Good software engineers excel at looking at other engineers' implementations - at the program code that they wrote - and figuring out what it does. (I am not very good at this, and I admire it in my coworkers.) That is because it's the only way to survive in the industry; there is no other way to figure out what a component does.

Imagine that, before going to the loo, you needed to trace the plumbing to make sure that it actually exited to a sewer rather than the drinking fountain. Imagine that before starting a rental car you needed to trace the ignition wiring to make sure that turning the key clockwise wouldn't break the timing belt. This is the state of the software industry.

When one piece of software calls another piece, it needs to give it some data, and then it expects some data back. The important things that it needs to know include: what is the range of data that it can safely pass in? What is the range of data that might be returned? Will anything change as a result of the call? Is it okay to call again, before the first answer comes back? If the rules are broken, how bad are the consequences?

The tools used in the mainstream software industry do not answer ANY of these questions. Instead we have "comments," which are bits of text written by the software engineer, hopefully describing the situation. This does not work, because comments (a) are not required; (b) are written by software engineers, who are often not very good writers; (c) do not have any validation; (d) are often not updated when the code is updated.

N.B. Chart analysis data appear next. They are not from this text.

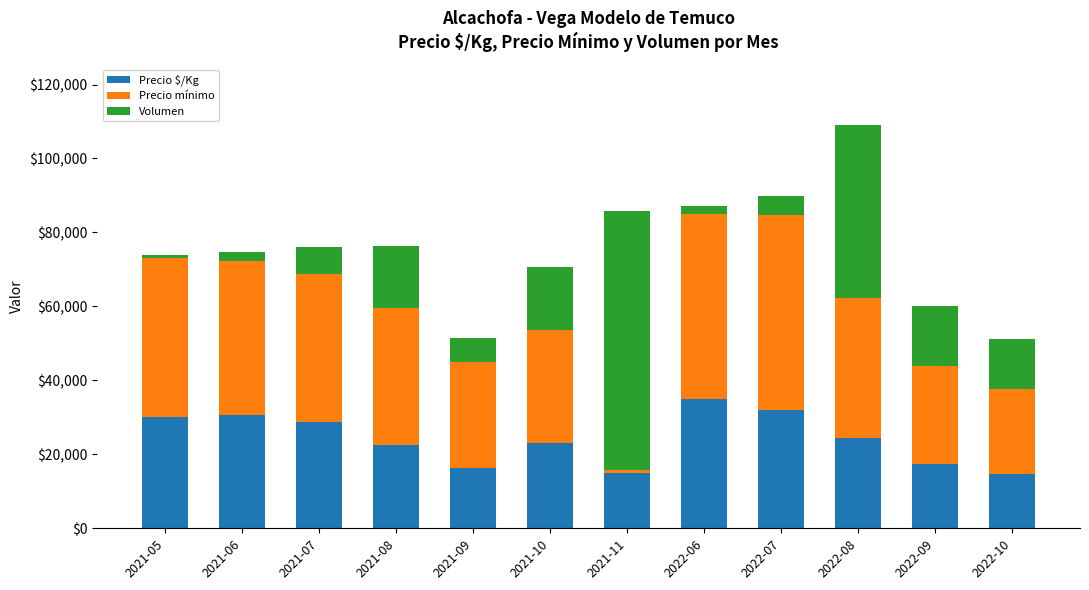

The value of Precio $/Kg at 2021-11 is 7598.3. True or false?

False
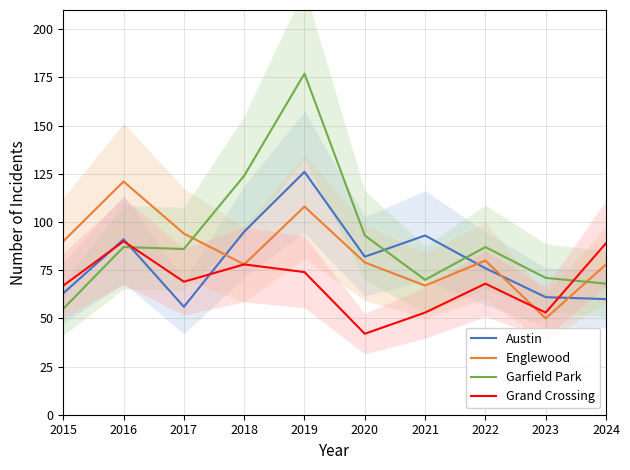

Where does the Englewood series first go above 80?

2015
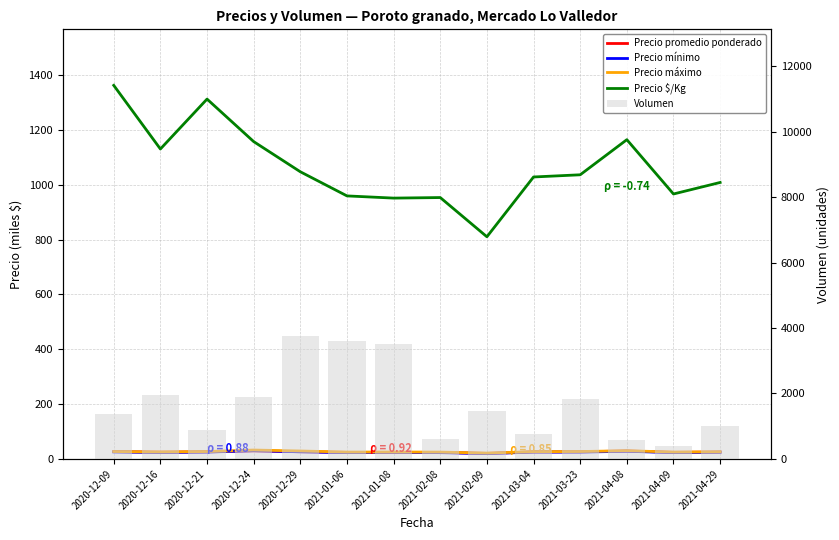

Are the bars horizontal?

No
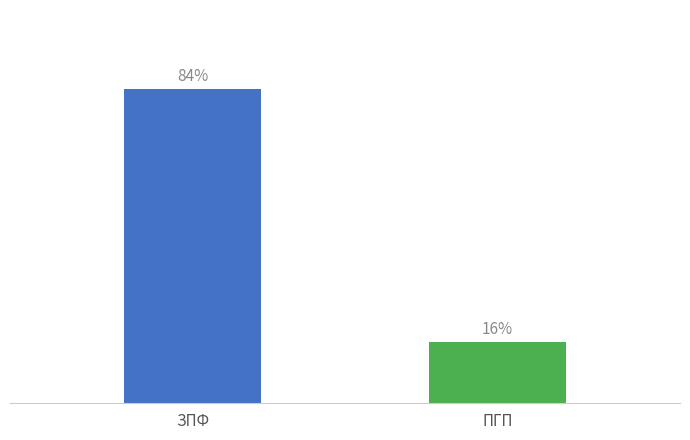

Are the bars horizontal?

No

To continue with the loo analogy, it's as if the plumber put a sticky note on the toilet. The plumber assumes that you know the things that were obvious to him and focuses on the details you might not know, so the note says something like "sewer line is made of cast iron," rather than what you really need to know, "flushing toilet will cause contents to be safely sent elsewhere." But it doesn't matter, because at some point someone else went into the basement and replaced the cast iron with PVC, without realizing that there was a sticky note on the toilet.

This is the most serious problem the software industry faces. Arguing about whether Java 7 should include closures is irrelevant. We need enforceable, validatable contracts that describe how software components can correctly be used.